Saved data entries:
=== Begin Enclosure ===
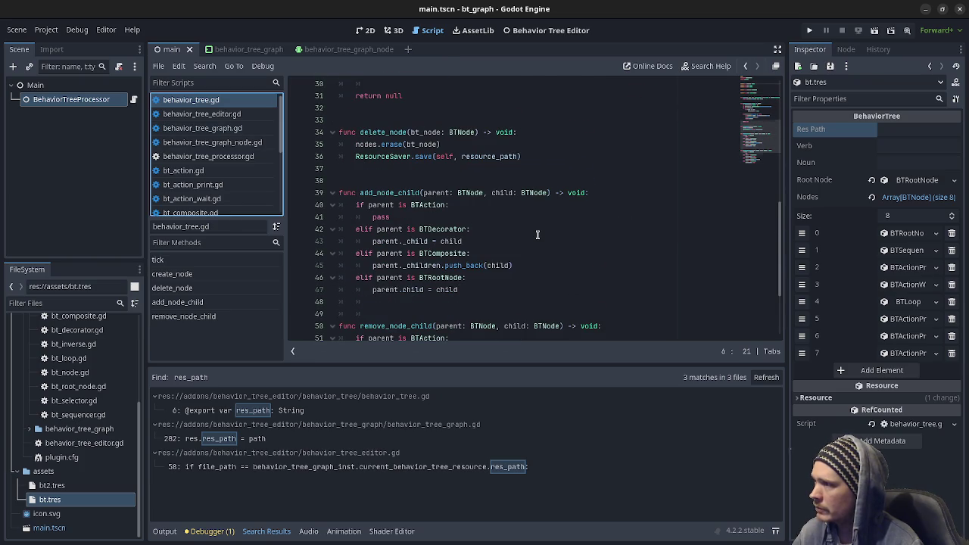
pyautogui.scroll(-3, 536, 235)
pyautogui.scroll(8, 537, 235)
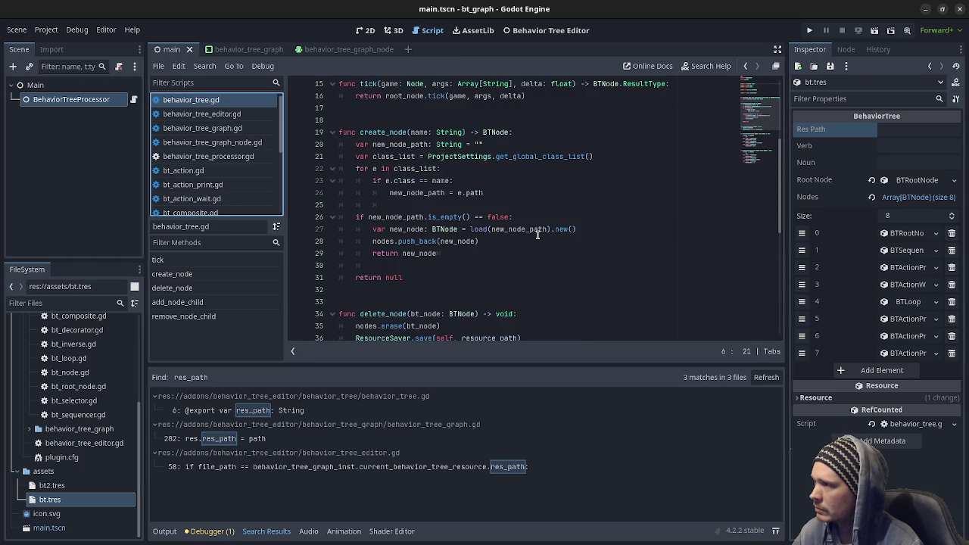
pyautogui.scroll(5, 537, 234)
pyautogui.scroll(-8, 537, 235)
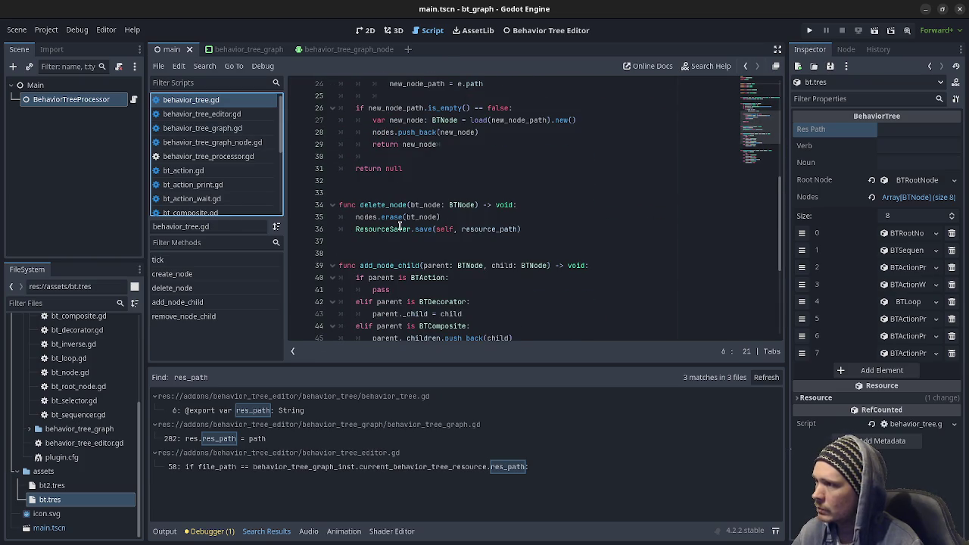
pyautogui.doubleClick(483, 229)
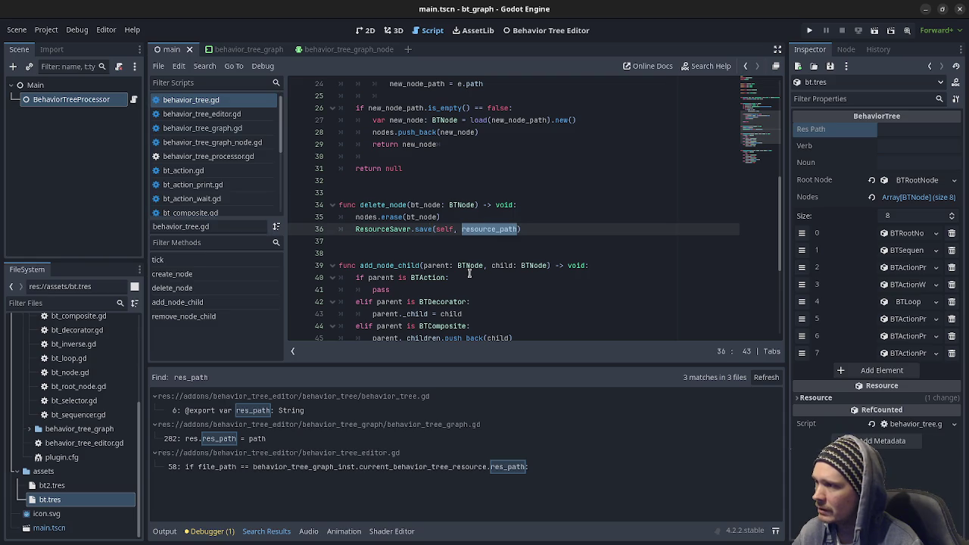
pyautogui.scroll(8, 469, 274)
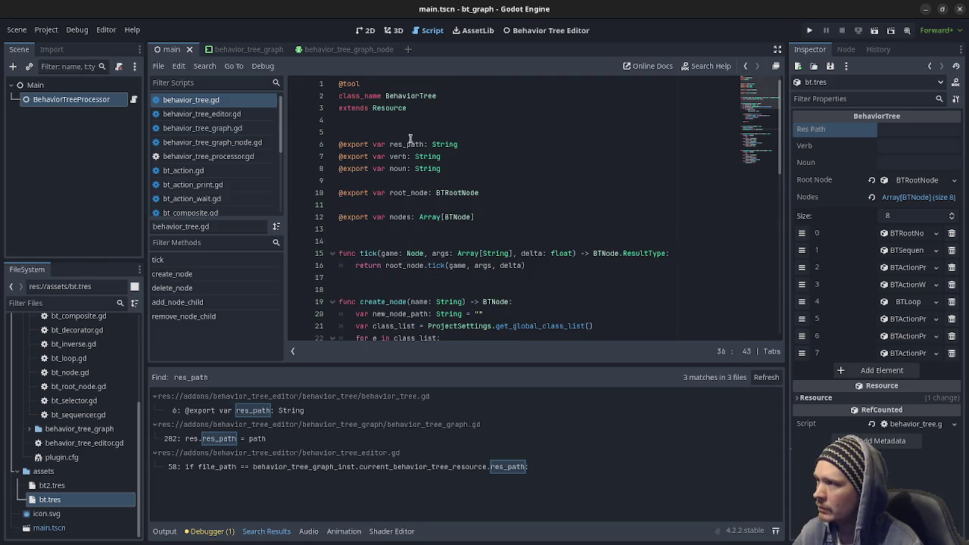
pyautogui.click(261, 439)
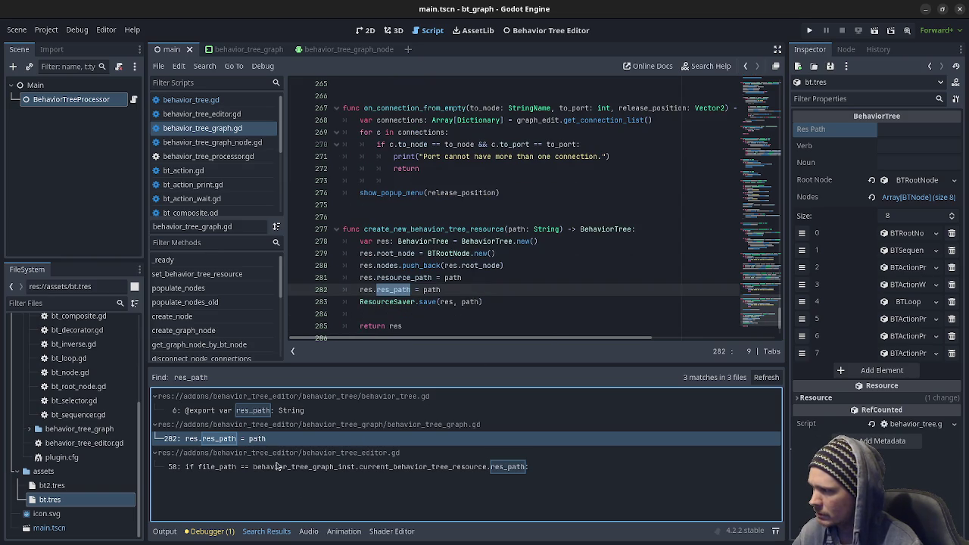
# Open the line 58 res_path check in behavior_tree_editor.gd and scroll it sideways
pyautogui.click(278, 466)
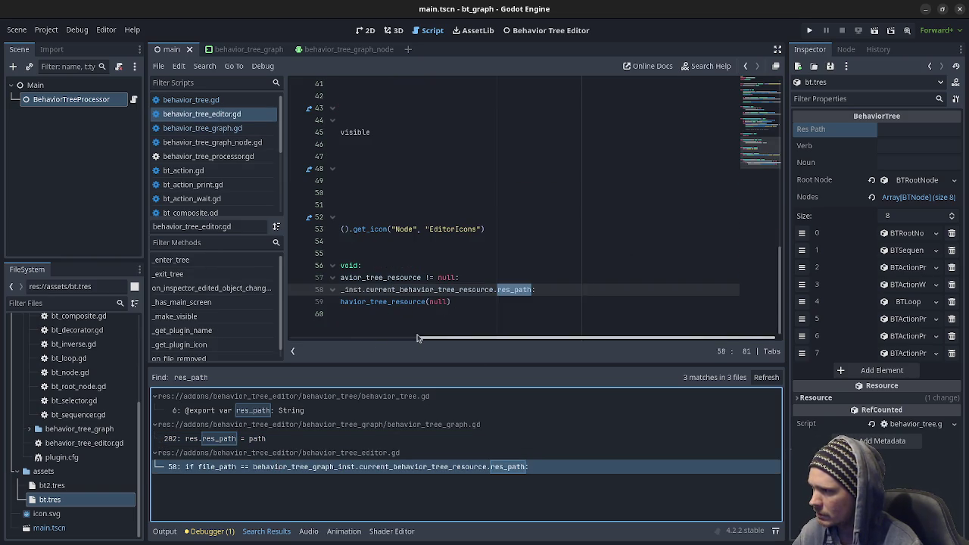
pyautogui.moveTo(429, 341); pyautogui.dragTo(318, 360)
=== End Enclosure ===
EXERCISE -
Beginning at the line that contains "pyautogui.click(278, 466)", give the remaining lines of the records again exactly, through the last one. Leave out pictures.

EXERCISE RESPONSE -
pyautogui.click(278, 466)
pyautogui.moveTo(429, 341); pyautogui.dragTo(318, 360)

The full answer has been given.